Sorry it took me so long to get back from putting our daughter to sleep, I was distracted in War and Politics.
Quote from HC4
"Why would I want to help her, I would never do it right in the first place so we have a deal here, she stays out of the garage, and I stay away from the kitchen and laundry room.
Helping my wife is like looking for a fight."
Pretty pathetic. From reading this post I would have to say that both your relationships to each other need work. Sadly, this is a view held by a great many men. And sadly, I have had the mispleasure of working with a great many men who do talk about their wives (and girlfriends) as Artroller described ..."The next day, do you really think that we go to work and tell our buds, "yo, I nailed it last night bro!" Of course not."
Artroller, you sound like a great guy, but do not be naive. The attitudes of many men, and I have to say in my own experience the majority, is exactly that. If not overtly, then when they think they are in a "safe" space, usually around a few trusted buds, I will here the conversation. Once I open my mouth in protest or defense of the woman's POV, I don't get to hear theirt conversations anymore. It is a sad attitude and disgusts me. After all, these are the women they love, right?
Just from reading someone's post it is hard for me to know exactly what type of guy they are. But from what I've read so far, the majority sound like a bunch of tired, overworked guys who have never had to think about actively participating in raising a child. It is scary. But, not insurmountable.
My partner and I decided originally that I would stay home and Mama would work full time at her professional muckety-muck job. She pulled in almost twice what I made doing service and retail management. (I was looking forward to giving up the long weeks, stress and staying home with our daughter). But, during her leave she caught the baby bug and could not see leaving our daughter. She nursed exclusively, we AP parent, co-sleep, getting ready for homeschooling, the works. So, we changed our plans. But, I could not see going back to work full time and being a parent or a father in our parental mold. So, I work part time in a no stress job, we're poor, but we provide for all our daughter's needs. Because, ultimately, it is about the child.

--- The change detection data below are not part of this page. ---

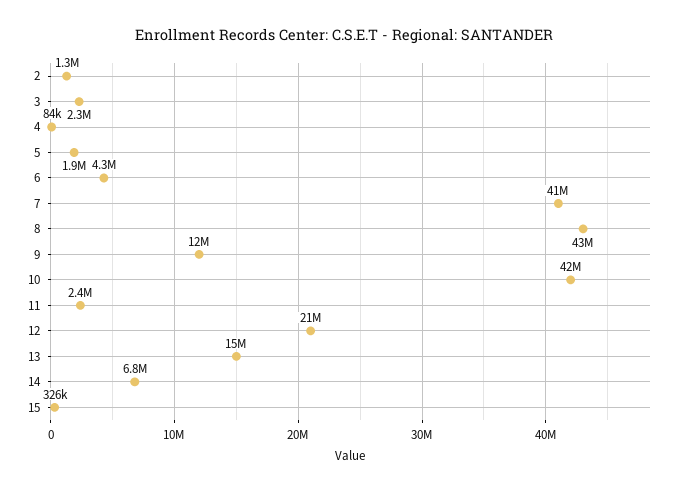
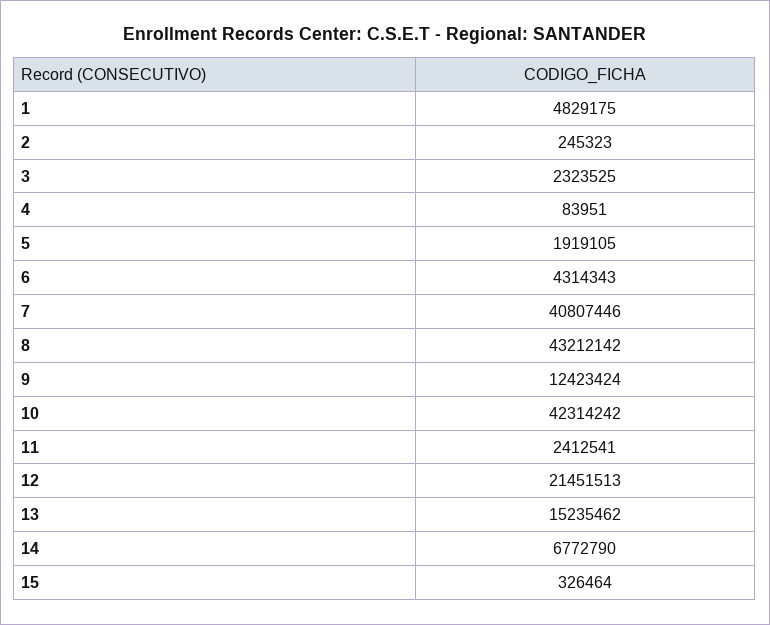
2: 1300000 -> 245323
1: none -> 4829175

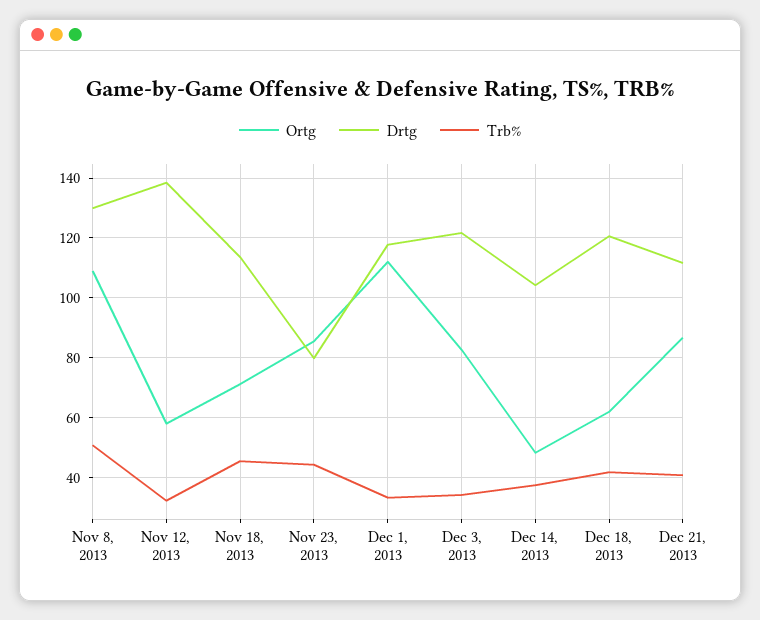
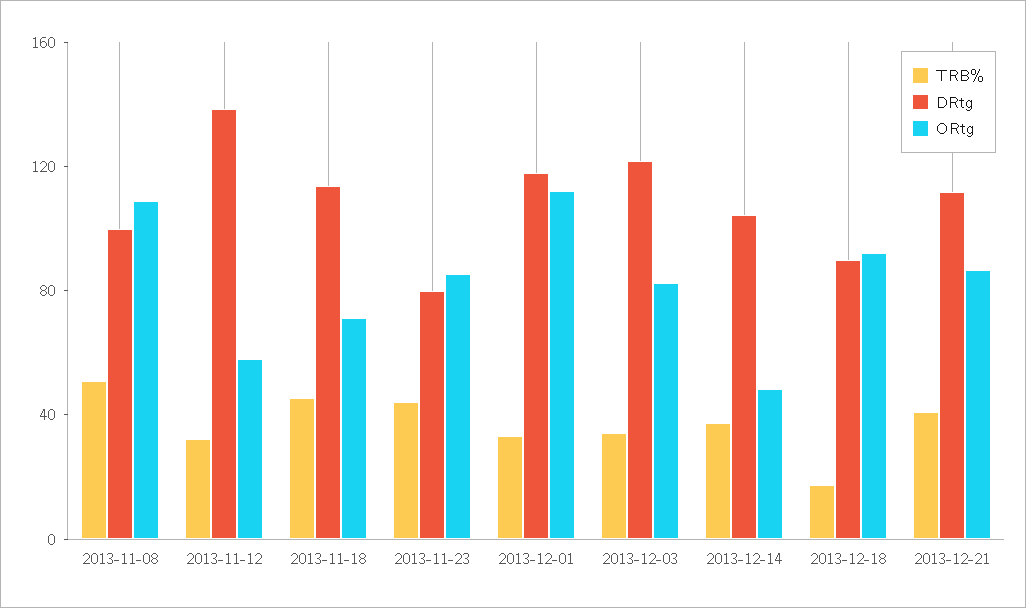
Drtg, Nov 8, 2013: 130 -> 100
Ortg, Dec 18, 2013: 62.5 -> 90
Drtg, Dec 18, 2013: 120 -> 90
Trb%, Dec 18, 2013: 42.5 -> 20

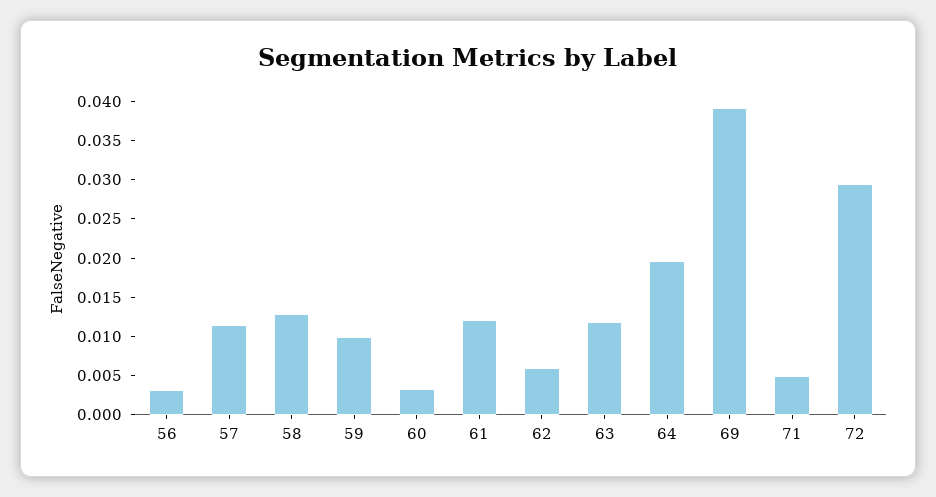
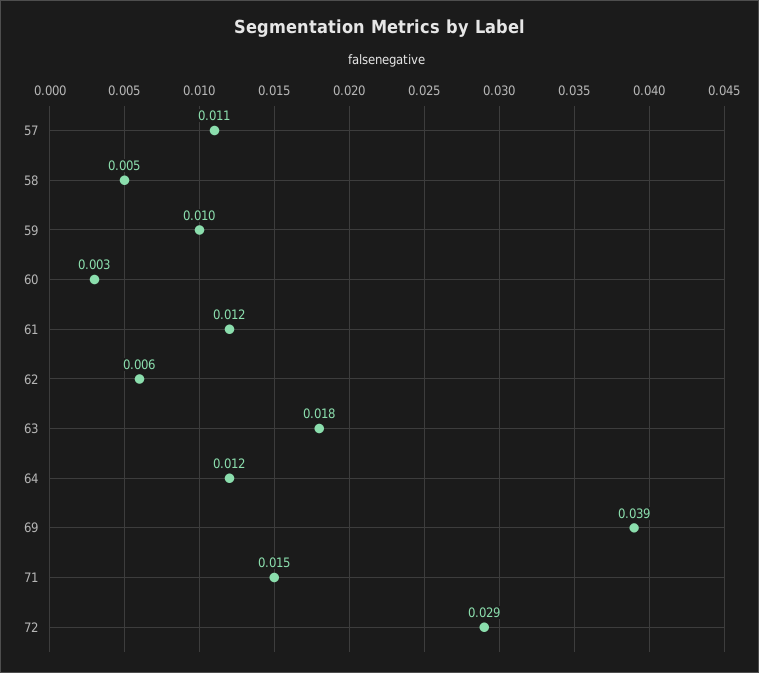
56: 0.0025 -> none
58: 0.0125 -> 0.005
63: 0.0125 -> 0.018
64: 0.02 -> 0.012
71: 0.005 -> 0.015

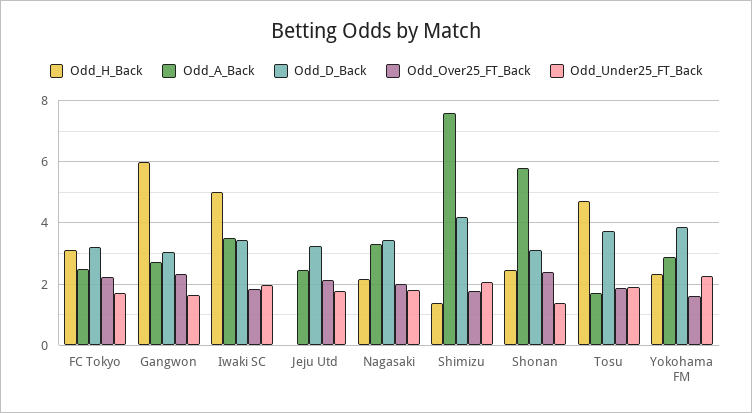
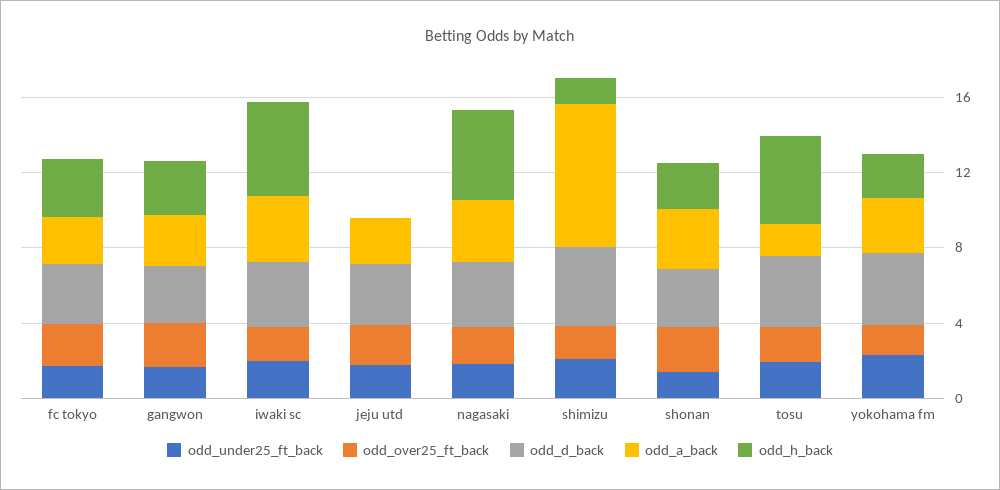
Odd_H_Back, Gangwon: 6 -> 3
Odd_H_Back, Nagasaki: 2.2 -> 5
Odd_A_Back, Shonan: 5.8 -> 3

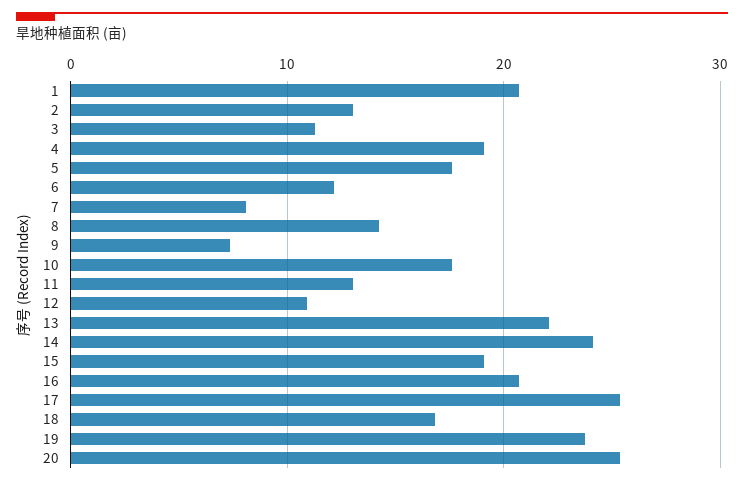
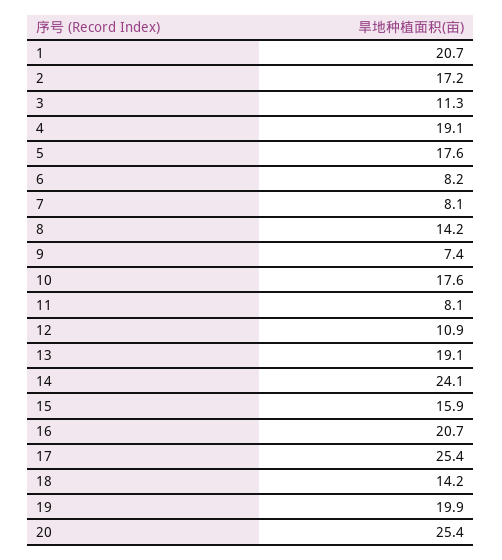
2: 13 -> 17.2
6: 12 -> 8.2
11: 13 -> 8.1
13: 22 -> 19.1
15: 19 -> 15.9
18: 17 -> 14.2
19: 24 -> 19.9

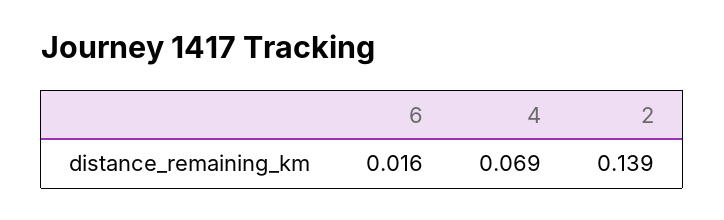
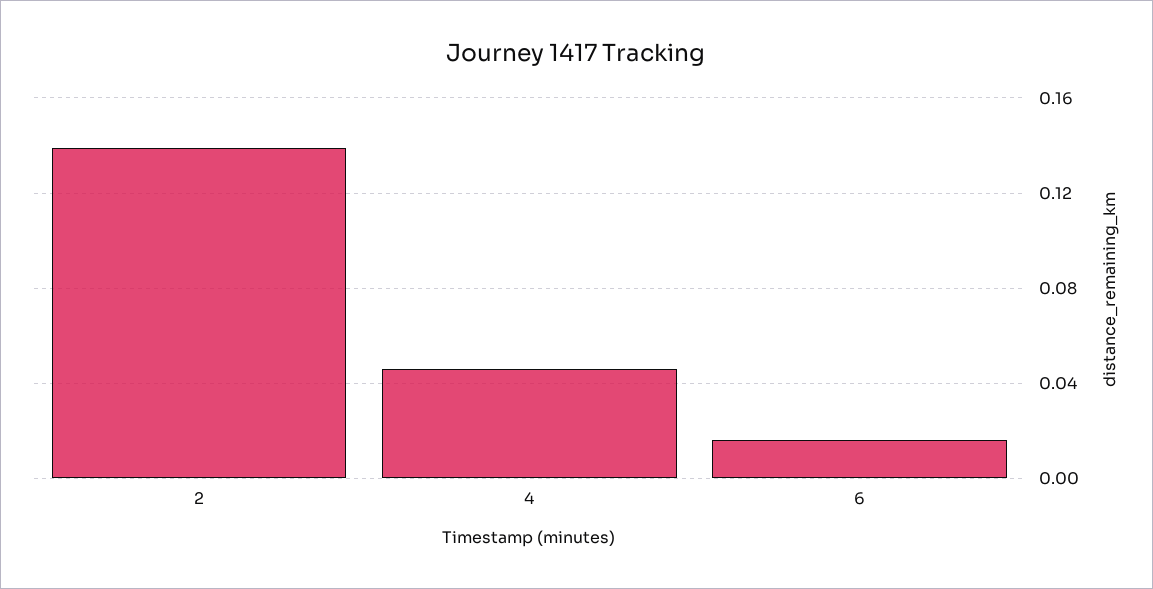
4: 0.069 -> 0.045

So, I am home as much as possible. I take care of our DD as much as I am able to. She is VERY bonded to Mama, like velcro some days. So, I can only do so much before she wants to, 'see mama'. It is my official role to put her to sleep. But, I do what I can around the house and with our DD. Every little thing helps. Playing at the park with her, reading books, 'hanging out', or just simply interacting as she goes through a pretend monologue.
I guess I just find it hard when I hear of fathers who do not want to spend time with their children. It's your child, how could you not? Well, the sad thing is many men do feel they only have to help make them and not take care of them.
I'm also a bit older than some dads I know, and that has made a difference in how I approach things. When I was 21, I was planning my next keg party and not even thinking of how a diaper change would go. So, there has to be some credit for youth and dealing with the responsibility of parenthood. But, it's not something that can't be done.
I find it encouraging to see so many dads that have taken a pro active role in raising their children. I am happy to have found mothering, (courtesy of my partner) and the Dads forum. It is good to see the rare few are out there who help the Mamas of the world. 'Cause they need it.